▶ ASSIGNMENT
Your job is to retype all of the data word for word, leaving every image out.

▶ TASK MATERIAL
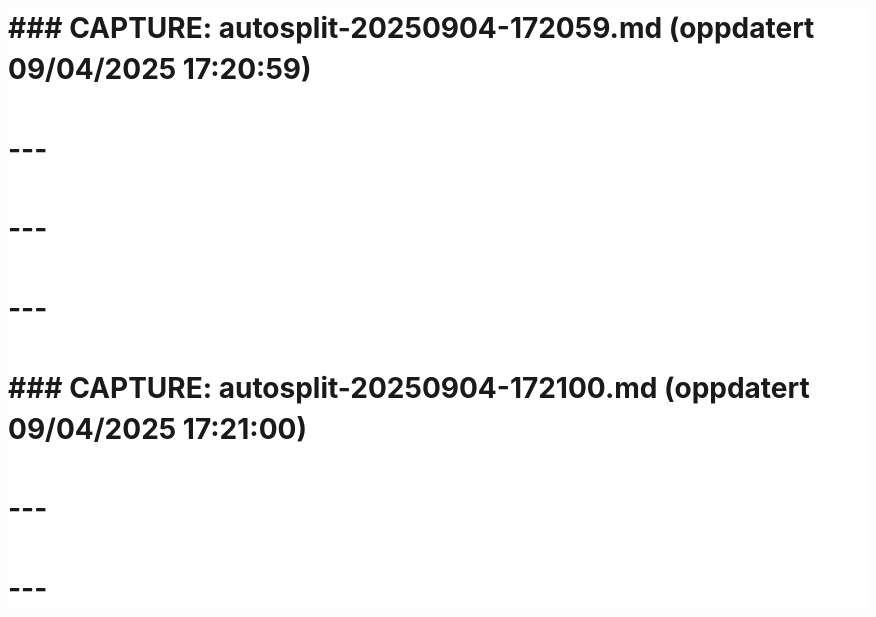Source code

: #

#

#

#

#

# \### CAPTURE: autosplit-20250904-172059.md (oppdatert 09/04/2025 17:20:59)

# ---

#

#

# ---

#

#

#

# ---

#

#

#

#

#

# \### CAPTURE: autosplit-20250904-172100.md (oppdatert 09/04/2025 17:21:00)

# ---

#

#

# ---

#
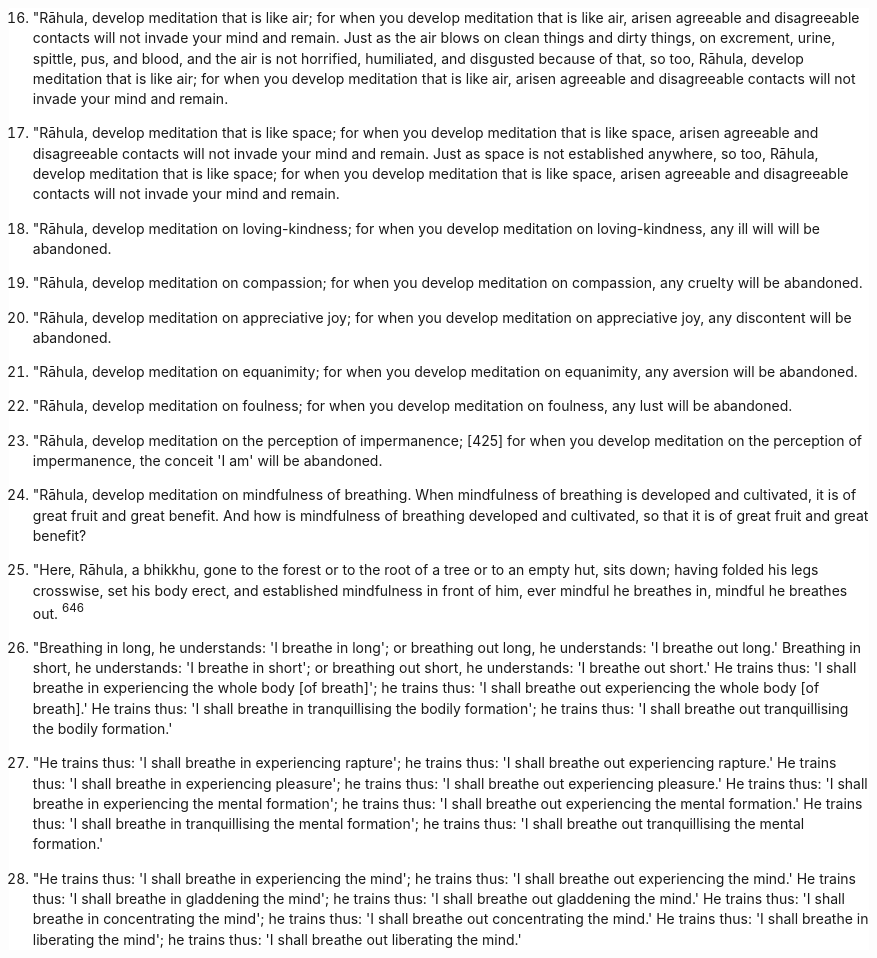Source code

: 16. "Rāhula, develop meditation that is like air; for when you develop meditation that is like air, arisen agreeable and disagreeable contacts will not invade your mind and remain. Just as the air blows on clean things and dirty things, on excrement, urine, spittle, pus, and blood, and the air is not horrified, humiliated, and disgusted because of that, so too, Rāhula, develop meditation that is like air; for when you develop meditation that is like air, arisen agreeable and disagreeable contacts will not invade your mind and remain.

17. "Rāhula, develop meditation that is like space; for when you develop meditation that is like space, arisen agreeable and disagreeable contacts will not invade your mind and remain. Just as space is not established anywhere, so too, Rāhula, develop meditation that is like space; for when you develop meditation that is like space, arisen agreeable and disagreeable contacts will not invade your mind and remain.

18. "Rāhula, develop meditation on loving-kindness; for when you develop meditation on loving-kindness, any ill will will be abandoned.

19. "Rāhula, develop meditation on compassion; for when
you develop meditation on compassion, any cruelty will be abandoned.

20. "Rāhula, develop meditation on appreciative joy; for when you develop meditation on appreciative joy, any discontent will be abandoned.

21. "Rāhula, develop meditation on equanimity; for when you develop meditation on equanimity, any aversion will be abandoned.

22. "Rāhula, develop meditation on foulness; for when you develop meditation on foulness, any lust will be abandoned.

23. "Rāhula, develop meditation on the perception of impermanence; [425] for when you develop meditation on the perception of impermanence, the conceit 'I am' will be abandoned.

24. "Rāhula, develop meditation on mindfulness of breathing. When mindfulness of breathing is developed and cultivated, it is of great fruit and great benefit. And how is mindfulness of breathing developed and cultivated, so that it is of great fruit and great benefit?

25. "Here, Rāhula, a bhikkhu, gone to the forest or to the root of a tree or to an empty hut, sits down; having folded his legs crosswise, set his body erect, and established mindfulness in front of him, ever mindful he breathes in, mindful he breathes out. ${ }^{646}$

26. "Breathing in long, he understands: 'I breathe in long'; or breathing out long, he understands: 'I breathe out long.' Breathing in short, he understands: 'I breathe in short'; or breathing out short, he understands: 'I breathe out short.' He trains thus: 'I shall breathe in experiencing the whole body [of breath]'; he trains thus: 'I shall breathe out experiencing the whole body [of breath].' He trains thus: 'I shall breathe in tranquillising the bodily formation'; he trains thus: 'I shall breathe out tranquillising the bodily formation.'

27. "He trains thus: 'I shall breathe in experiencing rapture'; he trains thus: 'I shall breathe out experiencing rapture.' He trains thus: 'I shall breathe in experiencing pleasure'; he trains thus: 'I shall breathe out experiencing pleasure.' He trains thus: 'I shall breathe in experiencing the mental formation'; he trains thus: 'I shall breathe out experiencing the mental formation.' He trains thus: 'I shall breathe in tranquillising the mental formation'; he trains thus: 'I shall breathe out tranquillising the mental formation.'

28. "He trains thus: 'I shall breathe in experiencing the mind'; he trains thus: 'I shall breathe out experiencing the mind.' He trains thus: 'I shall breathe in gladdening the mind'; he trains thus: 'I shall breathe out gladdening the mind.' He trains thus: 'I shall breathe in concentrating the mind'; he trains thus: 'I shall breathe out concentrating the mind.' He trains thus: 'I shall breathe in liberating the mind'; he trains thus: 'I shall breathe out liberating the mind.'


[^640]: According to MA, this discourse was taught to Rāhula when he was eighteen years old, for the purpose of dispelling desire connected with the household life. The Shorter Discourse of Advice to Rāhula is MN 147.
[^641]: MA: While Rāhula was following the Buddha, he noted with admiration the physical perfection of the Master and reflected that he himself was of similar appearance, thinking: "I too am handsome like my father the Blessed One. The Buddha's form is beautiful and so too is mine." The Buddha read Rāhula's thought and decided to admonish him at once, before such vain thoughts led him into greater difficulties. Hence the Buddha framed his advice in terms of contemplating the body as neither a self nor the possession of a self.
[^642]: MA: Ven. Sāriputta, Rāhula's teacher, gave Rāhula this advice unaware that he had already been given different meditation instructions by the Buddha. He was misled by Rāhula's cross-legged posture into thinking that he was practising mindfulness of breathing.
[^643]: MA: The Buddha here explains the meditation on the four great elements rather than mindfulness of breathing in order to dispel Rāhula's attachment to the body, which had not yet been removed by the brief instruction on the egolessness of material form. See n. 329 for explanation of terms requiring comment.
[^644]: Space (äkāsa) is not a primary material element but is classified under derivative material form (upädā rūpa).
[^645]: MA: This passage ( $\S 13-17$ ) is taught to show the quality of impartiality (tädibhäva).
[^646]: For explanations of unclear terms in this first tetrad on mindfulness of breathing ( $ 26 ), see nn.140-142. Terms needing clarification in the following three tetrads will be explained in the notes to MN 118, the Ānāpānasati Sutta.
[^647]: That is, the meditator dies calmly, with mindfulness and awareness.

▶ REPLY
Source code

: #

#

#

#

#

# \### CAPTURE: autosplit-20250904-172059.md (oppdatert 09/04/2025 17:20:59)

# ---

#

#

# ---

#

#

#

# ---

#

#

#

#

#

# \### CAPTURE: autosplit-20250904-172100.md (oppdatert 09/04/2025 17:21:00)

# ---

#

#

# ---

#
Source code

: 16. "Rāhula, develop meditation that is like air; for when you develop meditation that is like air, arisen agreeable and disagreeable contacts will not invade your mind and remain. Just as the air blows on clean things and dirty things, on excrement, urine, spittle, pus, and blood, and the air is not horrified, humiliated, and disgusted because of that, so too, Rāhula, develop meditation that is like air; for when you develop meditation that is like air, arisen agreeable and disagreeable contacts will not invade your mind and remain.

17. "Rāhula, develop meditation that is like space; for when you develop meditation that is like space, arisen agreeable and disagreeable contacts will not invade your mind and remain. Just as space is not established anywhere, so too, Rāhula, develop meditation that is like space; for when you develop meditation that is like space, arisen agreeable and disagreeable contacts will not invade your mind and remain.

18. "Rāhula, develop meditation on loving-kindness; for when you develop meditation on loving-kindness, any ill will will be abandoned.

19. "Rāhula, develop meditation on compassion; for when
you develop meditation on compassion, any cruelty will be abandoned.

20. "Rāhula, develop meditation on appreciative joy; for when you develop meditation on appreciative joy, any discontent will be abandoned.

21. "Rāhula, develop meditation on equanimity; for when you develop meditation on equanimity, any aversion will be abandoned.

22. "Rāhula, develop meditation on foulness; for when you develop meditation on foulness, any lust will be abandoned.

23. "Rāhula, develop meditation on the perception of impermanence; [425] for when you develop meditation on the perception of impermanence, the conceit 'I am' will be abandoned.

24. "Rāhula, develop meditation on mindfulness of breathing. When mindfulness of breathing is developed and cultivated, it is of great fruit and great benefit. And how is mindfulness of breathing developed and cultivated, so that it is of great fruit and great benefit?

25. "Here, Rāhula, a bhikkhu, gone to the forest or to the root of a tree or to an empty hut, sits down; having folded his legs crosswise, set his body erect, and established mindfulness in front of him, ever mindful he breathes in, mindful he breathes out. ${ }^{646}$

26. "Breathing in long, he understands: 'I breathe in long'; or breathing out long, he understands: 'I breathe out long.' Breathing in short, he understands: 'I breathe in short'; or breathing out short, he understands: 'I breathe out short.' He trains thus: 'I shall breathe in experiencing the whole body [of breath]'; he trains thus: 'I shall breathe out experiencing the whole body [of breath].' He trains thus: 'I shall breathe in tranquillising the bodily formation'; he trains thus: 'I shall breathe out tranquillising the bodily formation.'

27. "He trains thus: 'I shall breathe in experiencing rapture'; he trains thus: 'I shall breathe out experiencing rapture.' He trains thus: 'I shall breathe in experiencing pleasure'; he trains thus: 'I shall breathe out experiencing pleasure.' He trains thus: 'I shall breathe in experiencing the mental formation'; he trains thus: 'I shall breathe out experiencing the mental formation.' He trains thus: 'I shall breathe in tranquillising the mental formation'; he trains thus: 'I shall breathe out tranquillising the mental formation.'

28. "He trains thus: 'I shall breathe in experiencing the mind'; he trains thus: 'I shall breathe out experiencing the mind.' He trains thus: 'I shall breathe in gladdening the mind'; he trains thus: 'I shall breathe out gladdening the mind.' He trains thus: 'I shall breathe in concentrating the mind'; he trains thus: 'I shall breathe out concentrating the mind.' He trains thus: 'I shall breathe in liberating the mind'; he trains thus: 'I shall breathe out liberating the mind.'


[^640]: According to MA, this discourse was taught to Rāhula when he was eighteen years old, for the purpose of dispelling desire connected with the household life. The Shorter Discourse of Advice to Rāhula is MN 147.
[^641]: MA: While Rāhula was following the Buddha, he noted with admiration the physical perfection of the Master and reflected that he himself was of similar appearance, thinking: "I too am handsome like my father the Blessed One. The Buddha's form is beautiful and so too is mine." The Buddha read Rāhula's thought and decided to admonish him at once, before such vain thoughts led him into greater difficulties. Hence the Buddha framed his advice in terms of contemplating the body as neither a self nor the possession of a self.
[^642]: MA: Ven. Sāriputta, Rāhula's teacher, gave Rāhula this advice unaware that he had already been given different meditation instructions by the Buddha. He was misled by Rāhula's cross-legged posture into thinking that he was practising mindfulness of breathing.
[^643]: MA: The Buddha here explains the meditation on the four great elements rather than mindfulness of breathing in order to dispel Rāhula's attachment to the body, which had not yet been removed by the brief instruction on the egolessness of material form. See n. 329 for explanation of terms requiring comment.
[^644]: Space (äkāsa) is not a primary material element but is classified under derivative material form (upädā rūpa).
[^645]: MA: This passage ( $\S 13-17$ ) is taught to show the quality of impartiality (tädibhäva).
[^646]: For explanations of unclear terms in this first tetrad on mindfulness of breathing ( $ 26 ), see nn.140-142. Terms needing clarification in the following three tetrads will be explained in the notes to MN 118, the Ānāpānasati Sutta.
[^647]: That is, the meditator dies calmly, with mindfulness and awareness.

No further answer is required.